The Doctor gives her a chin grin and tells her pointedly, "Just a moment ago you were quite disturbed by the notion that my Tardis could be lonely, could be jealous, and you don't equate that with her having a soul?"
"But she's the Tardis. Special build!"
"Everything in the universe is special build, Clara," he tells her knowingly, and she only nods, quickly gripping the metal in front of her when the ship shifts suddenly, lurching and spinning through space and Clara listens as the momentum of sounds around her picks up. The churning of the engines is as boisterous as the shouts of glee coming from the man at the controls.

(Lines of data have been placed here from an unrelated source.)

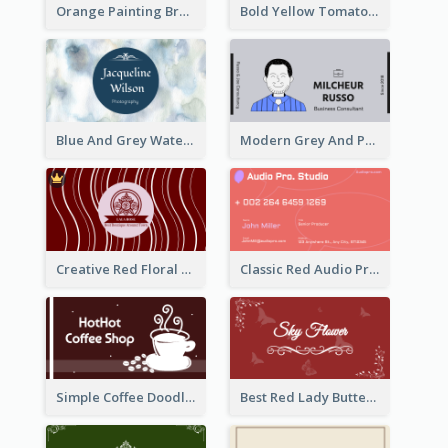
Orange Painting Brush Art Studio Business Card
Bold Yellow Tomato Restaurant Business Card
Blue And Grey Watercolor Photography Business Card
Modern Grey And Purple Business Consultant Card
Creative Red Floral Business Card Design
Classic Red Audio Practical Business Card Designs
Simple Coffee Doodle Business Card Maker
Best Red Lady Butterfly Business Card Design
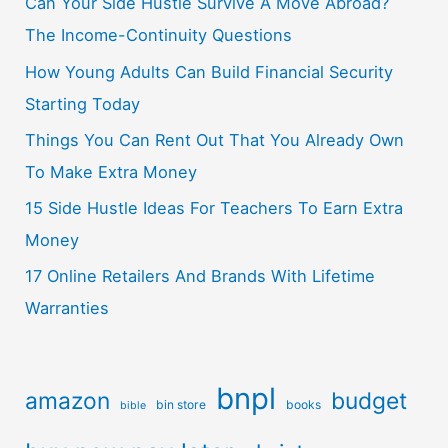
Can Your Side Hustle Survive A Move Abroad?
The Income-Continuity Questions
How Young Adults Can Build Financial Security
Starting Today
Things You Can Rent Out That You Already Own
To Make Extra Money
15 Side Hustle Ideas For Teachers To Earn Extra
Money
17 Online Retailers And Brands With Lifetime
Warranties
bnpl
amazon
budget
bin store
books
bible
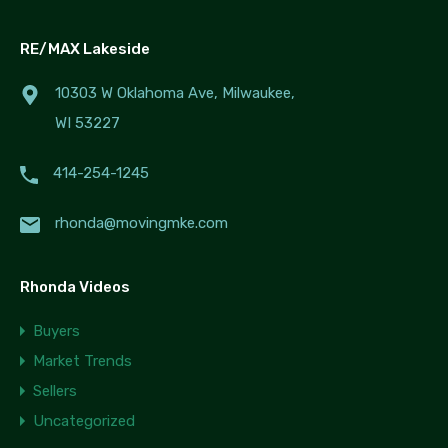
RE/MAX Lakeside
10303 W Oklahoma Ave, Milwaukee,
WI 53227
414-254-1245
rhonda@movingmke.com
Rhonda Videos
Buyers
Market Trends
Sellers
Uncategorized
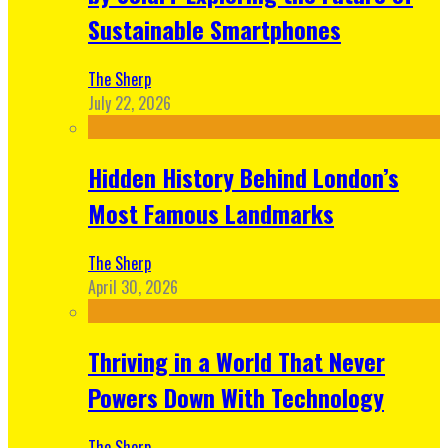
Sustainable Smartphones
The Sherp
July 22, 2026
Hidden History Behind London’s
Most Famous Landmarks
The Sherp
April 30, 2026
Thriving in a World That Never
Powers Down With Technology
The Sherp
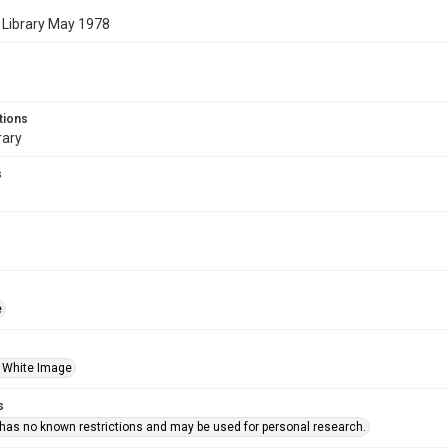
 Library May 1978
tions
rary
s
e
 White Image
s
 has no known restrictions and may be used for personal research.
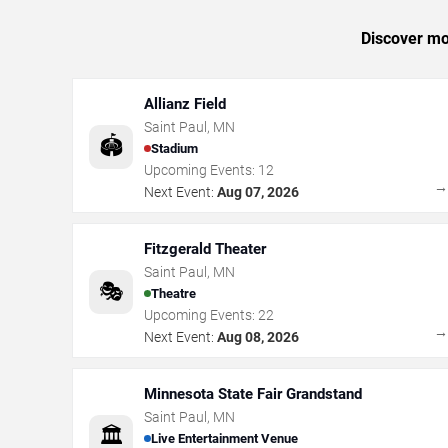
Discover mor
Allianz Field
Saint Paul
,
MN
🏟️
Stadium
Upcoming Events:
12
Next Event:
Aug 07, 2026
Fitzgerald Theater
Saint Paul
,
MN
🎭
Theatre
Upcoming Events:
22
Next Event:
Aug 08, 2026
Minnesota State Fair Grandstand
Saint Paul
,
MN
🏛️
Live Entertainment Venue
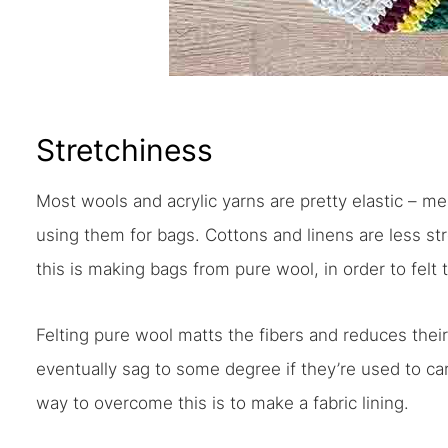
Stretchiness
Most wools and acrylic yarns are pretty elastic – me
using them for bags. Cottons and linens are less s
this is making bags from pure wool, in order to felt
Felting pure wool matts the fibers and reduces their 
eventually sag to some degree if they’re used to ca
way to overcome this is to make a fabric lining.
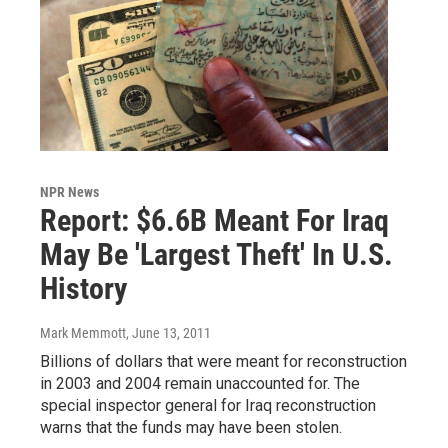
NPR News
Report: $6.6B Meant For Iraq
May Be 'Largest Theft' In U.S.
History
Mark Memmott
, June 13, 2011
Billions of dollars that were meant for reconstruction
in 2003 and 2004 remain unaccounted for. The
special inspector general for Iraq reconstruction
warns that the funds may have been stolen.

And then it comes to a quick halt, the shaking weightless feeling replaced by the solidity of a planet underneath their feet and Clara shares a smile with the Doctor, glancing towards the door, and asks, "Fursya?"
He moves quickly, passing her while rattling off, "Fursya's the planet keeping this moon in orbit, no, no, Clara, the planet isn't interesting at all. Too warm for human life – too acidic – but this moon? This moon, the first and greatest colony of abandoned, delivered, old exploratory, and even vacationing, robots, has a name – it's simply unpronounceable." He smiles at her as he reaches the front doors, waiting for her to make her way down the ramp to stand before him. "It's robot speak for 'The Achievable Dream' and it's right outside."
"Well then, enough with the words," Clara tells him matter-of-factly, pressing past him to grip the handle on the door and allow that pang of electricity bolt her stomach as she pushes open and immediately coughs. All she can think is that the air isn't done – like a half-baked cake – and she covers her mouth with a hand, glancing up at the Doctor, who wears a look of glee, despite this.